## Work instruction
Select every line below containing the word "lines".

START Records for this task

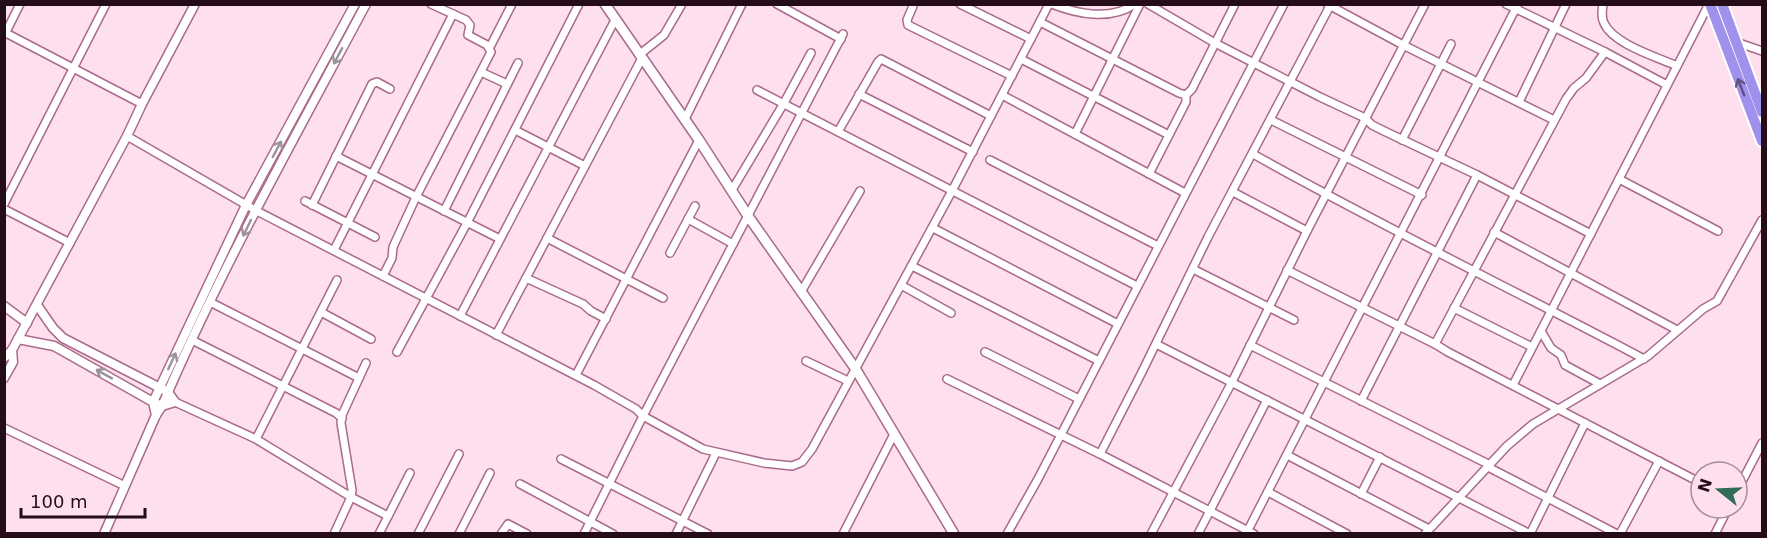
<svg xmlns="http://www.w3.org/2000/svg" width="1767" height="538" font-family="'DejaVu Sans',sans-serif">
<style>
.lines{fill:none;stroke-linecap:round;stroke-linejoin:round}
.minor-casing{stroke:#aa6a8b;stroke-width:10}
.tertiary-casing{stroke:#aa6a8b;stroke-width:11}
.secondary-casing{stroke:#aa6a8b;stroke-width:12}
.trunk-casing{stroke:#fff;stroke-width:14}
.minor{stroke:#fff;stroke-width:7}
.tertiary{stroke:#fff;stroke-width:8}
.secondary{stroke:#fff;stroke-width:9}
.trunk{stroke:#a092ec;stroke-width:10}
.oneway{stroke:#9d9298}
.oneway2{stroke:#624f82}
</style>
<rect width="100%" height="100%" fill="#fddfed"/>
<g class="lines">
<!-- minor casing -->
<g class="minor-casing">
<g id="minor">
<polyline points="777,4 841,39"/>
<polyline points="960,4 1031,39"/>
<path d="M1052 4C1077 14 1111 21 1135 4"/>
<polyline points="1148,4 1215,43 1320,97 1365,118 1372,125 1384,131 1477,175 1591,234"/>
<polyline points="1327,4 1403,45 1554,120"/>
<polyline points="1506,4 1605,52 1667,85"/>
<path d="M1603 4C1602 11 1601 17 1604 23 1613 44 1657 57 1677 66"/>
<polyline points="913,6 907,20 908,25 1012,76"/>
<polyline points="1040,22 1179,93 1186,95"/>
<polyline points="4,32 142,104"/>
<polyline points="5,34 20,4"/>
<polyline points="1736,42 1762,51"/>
<polyline points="490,47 512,4"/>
<polyline points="639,55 664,35 682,4"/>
<polyline points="1021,59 1169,135"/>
<polyline points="481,72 507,84"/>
<polyline points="757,90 1137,286"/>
<polyline points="859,94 973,152"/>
<polyline points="1002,95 1185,193"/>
<polyline points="1519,102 1566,4"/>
<polyline points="685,119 742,4"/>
<polyline points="1271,120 1422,195"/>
<polyline points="515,130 585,166"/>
<polyline points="839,130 878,62 881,59 991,116"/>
<polyline points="1075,134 1140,4"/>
<polyline points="127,136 255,210 594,385 636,409 643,416 703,449 764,463 792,466 802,462 812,449 953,189 1049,4"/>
<polyline points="1402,140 1451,44"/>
<path d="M1253 154C1381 226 1514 290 1644 359"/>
<polyline points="336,156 500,239"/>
<polyline points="990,160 1158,246"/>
<polyline points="1149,174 1186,102 1186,95 1192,89 1235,4"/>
<polyline points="1619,179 1718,231"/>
<polyline points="732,190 784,103 811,53"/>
<polyline points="1233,192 1307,231"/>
<polyline points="305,201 375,237"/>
<polyline points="4,204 106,4"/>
<polyline points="312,205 372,84 377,82 390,89"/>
<polyline points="4,209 70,243"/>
<polyline points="444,211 518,63"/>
<polyline points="688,219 733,244"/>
<polyline points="933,228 1118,324"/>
<polyline points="1494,232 1677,330"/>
<polyline points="547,238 663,298"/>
<polyline points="334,250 453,14"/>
<polyline points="670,253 695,206"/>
<polyline points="912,266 1099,361"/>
<polyline points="1193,269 1294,320"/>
<polyline points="1287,270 1435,344 1448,352 1701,483"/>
<polyline points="383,276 392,258 393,247 416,197 491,52 487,45 468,35 470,25 466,20 431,4"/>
<polyline points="526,278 583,304 591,311 606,319"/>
<polyline points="901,285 951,313"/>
<polyline points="801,292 860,191"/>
<polyline points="210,302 359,378"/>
<polyline points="1454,308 1532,347"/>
<polyline points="321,312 371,339"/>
<polyline points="460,316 615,20"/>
<polyline points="1541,331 1551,348 1561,355 1565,365 1600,384"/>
<polyline points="496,335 642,58"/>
<polyline points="192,340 336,413 342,418"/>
<polyline points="1156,344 1530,534 1585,423"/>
<polyline points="1435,344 1566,99 1574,88 1586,78 1605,52"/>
<polyline points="1250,345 1490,465"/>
<polyline points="397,352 467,223 579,4"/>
<polyline points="985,352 1079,399"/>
<polyline points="806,361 848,381"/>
<polyline points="576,375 699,140"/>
<polyline points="947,379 1100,454 1254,534"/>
<polyline points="1513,385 1709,4"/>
<polyline points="1361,401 1477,175"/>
<polyline points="175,402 256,439 351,497 388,516"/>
<polyline points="4,428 125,486"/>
<polyline points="256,439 337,280"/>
<polyline points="1100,454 1141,374 1208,237 1331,4"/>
<polyline points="1287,455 1429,529"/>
<polyline points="561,459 708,534"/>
<polyline points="1488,467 1617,534"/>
<polyline points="520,484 613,534"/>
<polyline points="1737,491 1762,443"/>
<polyline points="1268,492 1347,534"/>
<polyline points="1361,494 1380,457"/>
<polyline points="334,534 351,497 352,490 341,423 342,415 366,363"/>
<polyline points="379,534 410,473"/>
<polyline points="418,534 459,454"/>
<polyline points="459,534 490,473"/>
<polyline points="501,534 508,524 527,534"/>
<polyline points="584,534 643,416 843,34"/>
<polyline points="676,534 716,453"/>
<polyline points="843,534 894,434"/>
<polyline points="1007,534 1038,479 1284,4"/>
<polyline points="1151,534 1232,382 1307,231 1425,4"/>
<polyline points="1198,534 1267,400"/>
<polyline points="1246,534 1518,4"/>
<polyline points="1425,534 1507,446 1533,424 1648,356 1703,309 1717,301 1762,220"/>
<polyline points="1620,534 1659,461"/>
<polyline points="1715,534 1728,508"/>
</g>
</g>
<!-- tertiary casing -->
<g class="tertiary-casing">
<g id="tertiary">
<polyline points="4,306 27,323"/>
<polyline points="18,339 54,346 153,402 162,406 175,402 168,392 63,338 53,328 37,305"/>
<polyline points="4,358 12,350 127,136 142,104 195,4"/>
<polyline points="4,378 13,362 12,350"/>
<polyline points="156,415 153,402 246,205 355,4"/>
<path d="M104 534 156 415 162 406C221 268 295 137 366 4"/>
</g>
</g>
<!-- secondary casing -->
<g class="secondary-casing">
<polyline id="secondary" points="605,4 699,140 748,216 855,368 954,534"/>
</g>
<!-- trunk casing -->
<g class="trunk-casing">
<g id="trunk">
<polyline points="1710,4 1762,141"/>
<polyline points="1722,4 1762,112"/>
</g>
</g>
<!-- minor -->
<use href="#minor" class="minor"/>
<!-- tertiary -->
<use href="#tertiary" class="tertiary"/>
<!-- secondary -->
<use href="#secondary" class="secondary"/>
<!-- trunk -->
<use href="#trunk" class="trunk"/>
</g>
<!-- one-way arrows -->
<defs><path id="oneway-shaft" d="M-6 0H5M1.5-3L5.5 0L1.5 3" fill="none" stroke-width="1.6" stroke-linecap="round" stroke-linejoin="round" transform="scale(1.5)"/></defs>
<g class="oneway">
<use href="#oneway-shaft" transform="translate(338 56) rotate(118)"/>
<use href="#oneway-shaft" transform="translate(277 149) rotate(-62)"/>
<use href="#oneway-shaft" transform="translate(247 228) rotate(116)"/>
<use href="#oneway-shaft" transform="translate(172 361) rotate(-65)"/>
<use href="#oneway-shaft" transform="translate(104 374) rotate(-151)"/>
</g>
<use class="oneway2" href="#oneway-shaft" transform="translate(1741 87) rotate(-111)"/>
<!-- border -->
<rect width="1767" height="538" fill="none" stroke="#250c19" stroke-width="12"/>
<!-- north arrow -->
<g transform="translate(1719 490) rotate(288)"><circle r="28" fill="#fddfed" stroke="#a78b98" stroke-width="1.5"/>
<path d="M0-4.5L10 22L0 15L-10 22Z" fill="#306c57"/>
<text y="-9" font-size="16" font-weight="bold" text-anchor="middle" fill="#250c19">N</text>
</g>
<!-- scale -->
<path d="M21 508v9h124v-9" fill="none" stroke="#250c19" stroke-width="3"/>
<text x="30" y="508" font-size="18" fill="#250c19" stroke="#fddfed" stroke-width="4.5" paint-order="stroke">100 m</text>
</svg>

END Records for this task

## Written answer
.lines{fill:none;stroke-linecap:round;stroke-linejoin:round}
<g class="lines">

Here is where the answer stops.